Ces taux d’intérêt anémiques constitueront un énorme défi pour les compagnies d’assurance et les fonds de pension, qui ont l’obligation de placer de façon sécuritaire. En ayant une grande partie de leurs placements dans des obligations gouvernementales, cela fera baisser la rentabilité des compagnies d’assurance et le taux de rendement des caisses de retraite. Je suis persuadé que très peu de stratèges dans les compagnies d’assurances avaient prévu il y a 10 ou 20 ans que les taux d’intérêt seraient ce qu’ils sont aujourd’hui. En effet, lorsqu’ils ont vendu des assurances vie, le taux de rendement sur les obligations était beaucoup plus élevé que maintenant. Alors leurs calculs actuariels doivent être déficitaires à l’heure actuelle et il sera certainement plus difficile d’être aussi rentable dans les prochaines années. Même chose pour ceux qui ont fait les calculs des fonds de pension.
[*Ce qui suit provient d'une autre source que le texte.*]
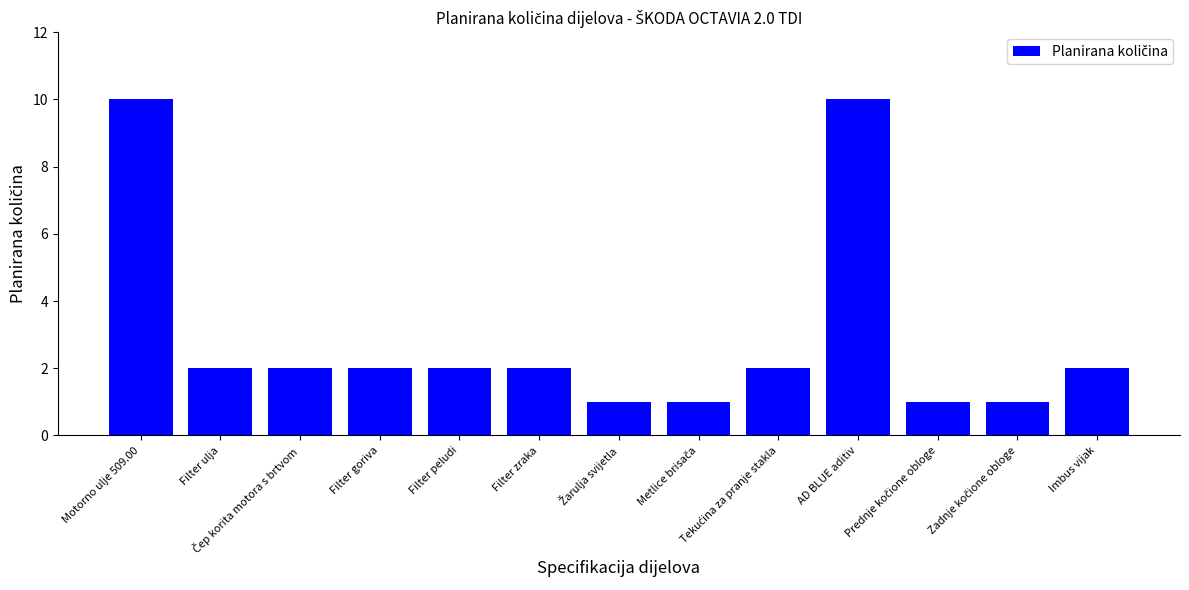

How many data points does each series have?

13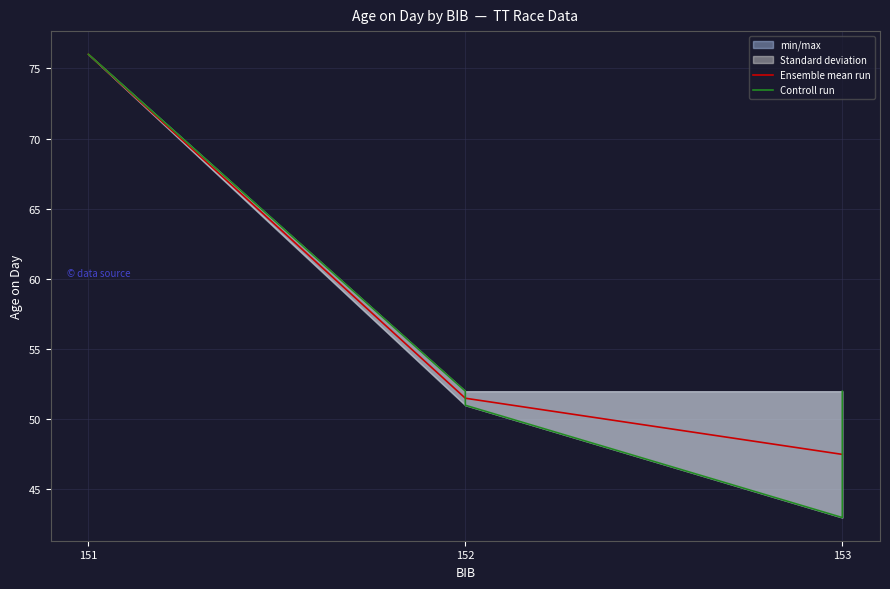

Count the number of values greater than 52.

2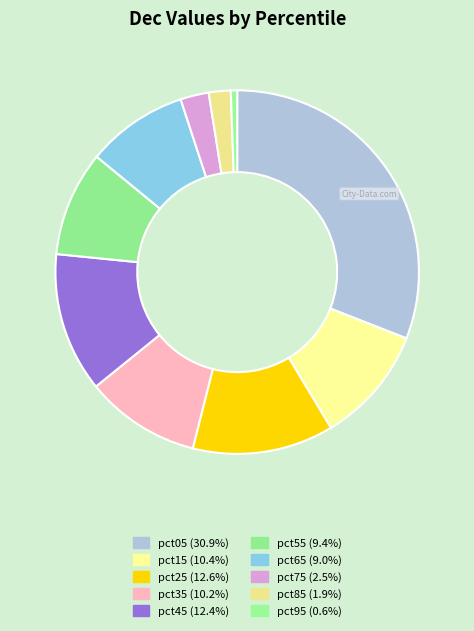

Which has a higher value, pct85 or pct45?

pct45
À moins qu’elles ne changent leurs politiques de placements, est-ce que les caisses de retraite, qui sont actuellement déficitaires d’en moyenne 25%, vont pouvoir continuer à verser les prestations promises?
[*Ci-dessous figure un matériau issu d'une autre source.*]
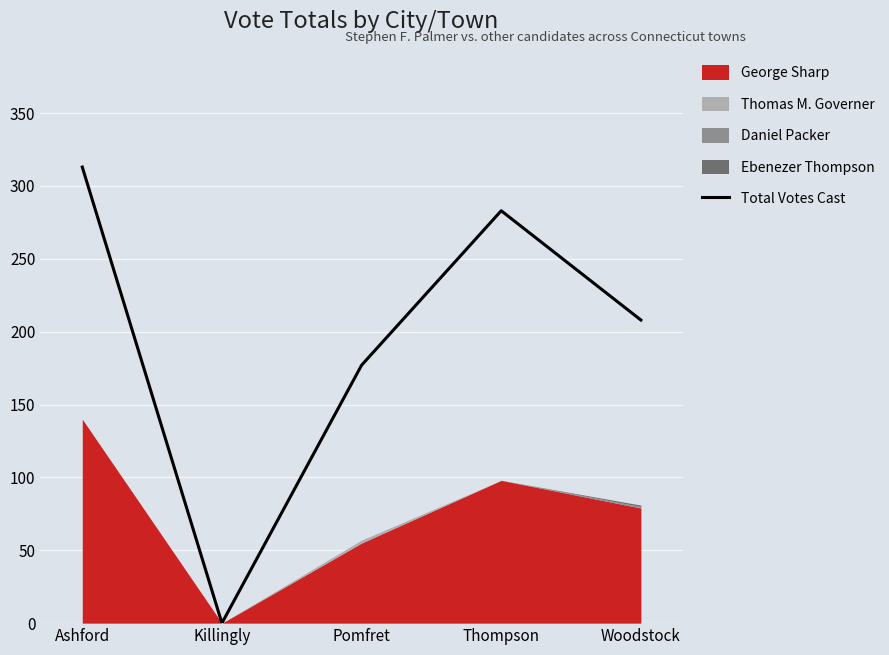

Is it true that the value at Thompson is 283?

True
Dans un contexte où les taux d’intérêt risquent de rester bas longtemps, cela fera ressortir l’attrait des bonnes compagnies qui offrent des rendements supérieurs. L’écart grandissant entre le rendement des obligations gouvernementales et le rendement des bonnes compagnies forcera ultimement les fonds de pension à réviser leurs politiques de placements en augmentant la partie équité dans leurs placements. En effet, les fonds de pension et les compagnies d’assurance voudront éventuellement mettre la main sur les alléchants flux de trésorerie actuels des corporations. Nous avons eu un exemple de ce genre de transactions lorsque le fond de retraite Teacher a voulu privatiser Bell Canada en 2008, transaction qui a avorté  en partie à cause de la crise de crédit mais qui annonçait tout de même ce qui allait arriver. Si les investisseurs institutionnels sont forcés à modifier leurs politiques de placements  cela aura un impact positif sur les marchés financiers. Alors si vous êtes capables de vous positionner actuellement à long terme dans ces bonnes compagnies qui offrent de la constance et des bons flux de trésorerie, vous avez la chance de profiter des bas prix actuels, car lorsque ce mouvement s’enclenchera, les chances sont minces pour que les bonnes compagnies restent à 10 fois les bénéfices.